每一個字,每一筆,都像是一把刀,狠狠紮進他的心窩子裏。
“你……”
楚威的聲音顫抖得厲害。
“你真的要……要把朕……”
他說不下去了。
楚休卻彷彿完全沒察覺到父皇的情緒,繼續興緻勃勃地介紹著道:
“父皇,您看這裏。”
說話間,他指著圖紙上的一處位置道:
“這是地下宮殿的主殿,兒臣特地設計成了九龍拱衛的格局。

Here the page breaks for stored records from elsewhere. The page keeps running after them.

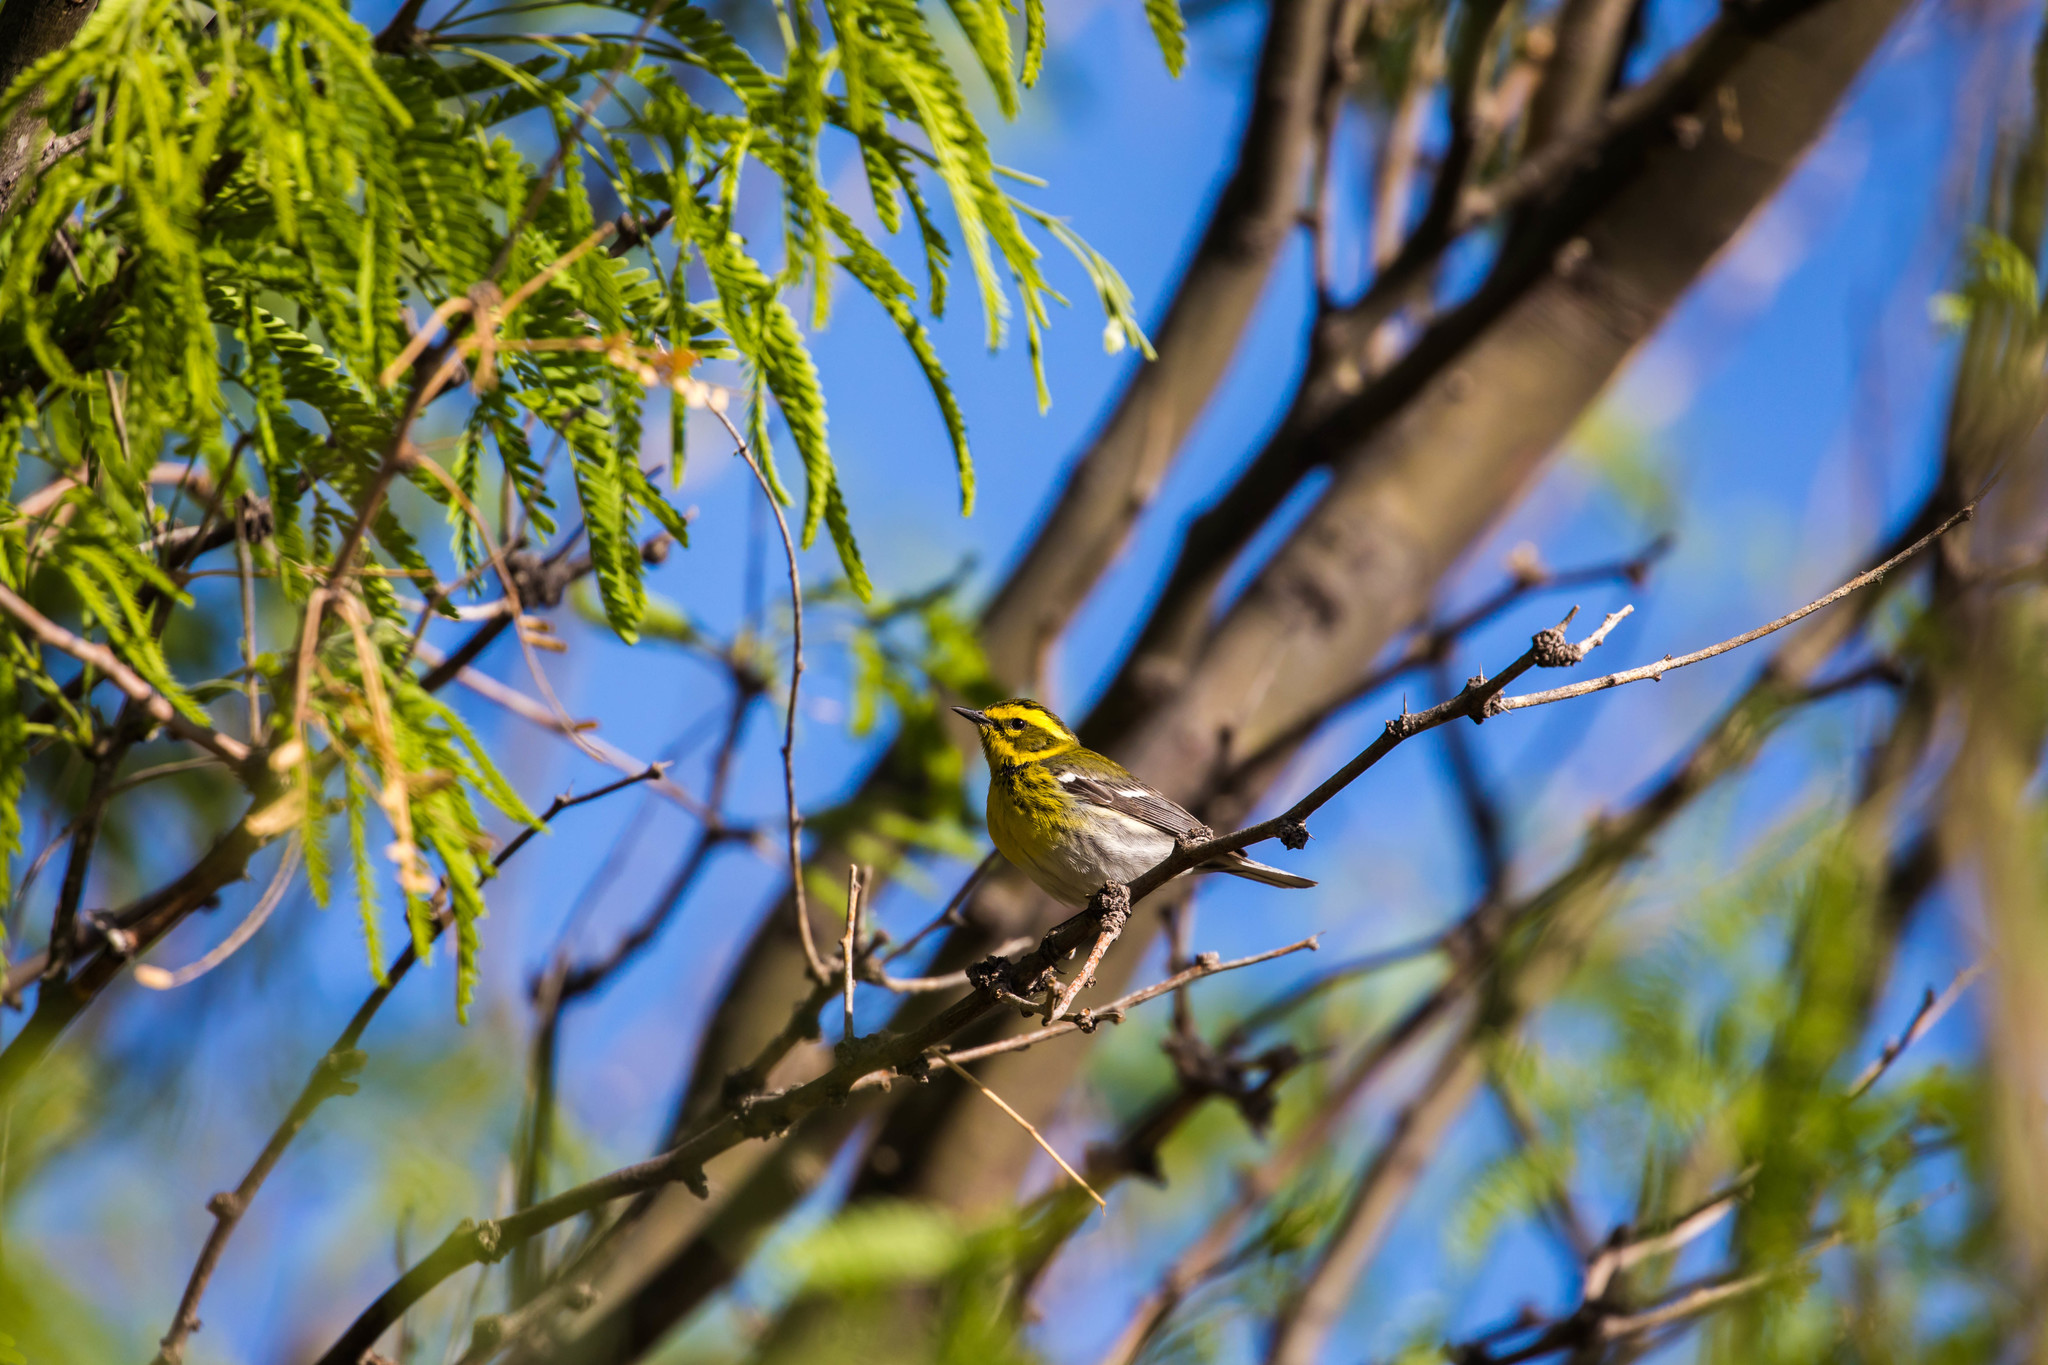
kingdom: Animalia
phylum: Chordata
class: Aves
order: Passeriformes
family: Parulidae
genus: Setophaga
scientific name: Setophaga townsendi
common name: Townsend's warbler
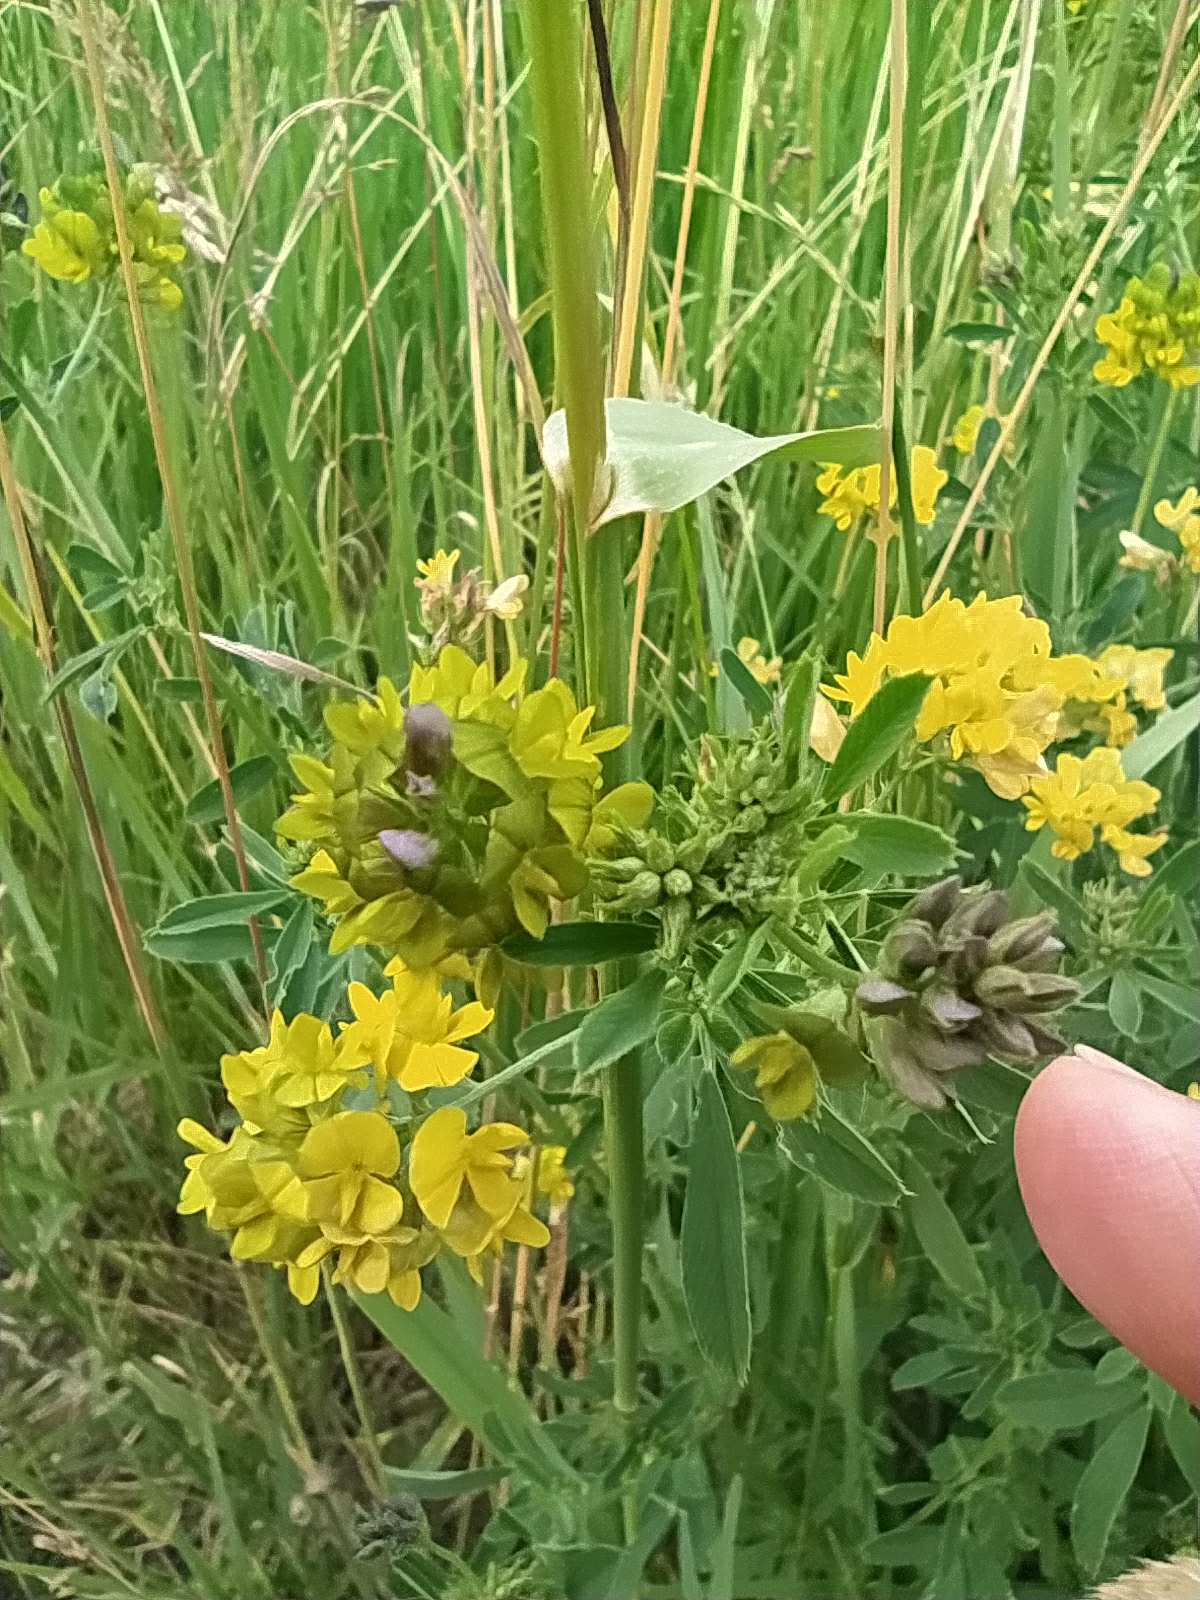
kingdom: Plantae
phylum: Tracheophyta
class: Magnoliopsida
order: Fabales
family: Fabaceae
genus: Medicago
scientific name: Medicago varia
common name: Sand lucerne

”
“寓意父皇您九五之尊,萬世永昌!”
“還有這裏,這是紫禁之巔的觀景台。”
“站在這裏,可以俯瞰整個京城,一覽眾山小!”
“兒臣想著,等皇陵建成了,就把父皇您接過去住。”
“您白天可以在紫禁之巔處理政務,俯瞰天下。”
“晚上可以在地下宮殿休息,享受那份寧靜與安詳。”
楚休說到這裏,臉上露出了一個無比真誠的笑容問道:
“父皇,您說,兒臣這份孝心,夠不夠?”
夠不夠?
楚威隻覺得一股熱血直衝腦門。
他猛地從床上坐了起來,動作之劇烈,完全不像一個剛剛吐血的病人。
他指著楚休,手指都在顫抖道:
“逆子!”
“你……你這是要朕活著住進墳墓裡!”
“你……你這是大逆不道!”
楚休臉上的笑容微微一滯。
隨即,他露出了一個更加純良無害的表情問道:
“父皇,您這話說的,兒臣怎麼聽不懂呢?”
“什麼叫活著住進墳墓裡?”
“那是萬年吉地,是神國聖地!”
“兒臣是想讓您提前享受那份尊崇與榮耀啊!”
隨機,楚休的語氣裡充滿了委屈道:
“而且,父皇您不是說要看皇陵全輿圖,覺得現在的皇陵不太好嗎?”
“兒臣這不是為了滿足您的心願,才特地督造了這座皇陵嗎?”
“兒臣這麼孝順,您怎麼還說兒臣大逆不道呢?”
楚威被這番話堵得說不出話來。
他張了張嘴,卻發現自己竟然無法反駁。
是啊,是他自己要看皇陵圖的。
是他自己想用這種消極對抗的方式,來噁心這個逆子的。
結果呢?
結果這個逆子不但沒被噁心到,反而順著杆子往上爬,真的要給他修一座皇陵!
而且還要讓他活著住進去!
楚威隻覺得胸口一陣劇痛。
他捂著胸口,大口大口地喘著粗氣:
“你……你……”
他想罵,想吼,想把這個逆子碎屍萬段。
可他發現,自己連一句完整的話都說不出來。
楚休看著父皇那副快要氣瘋的模樣,臉上的笑容愈發溫和。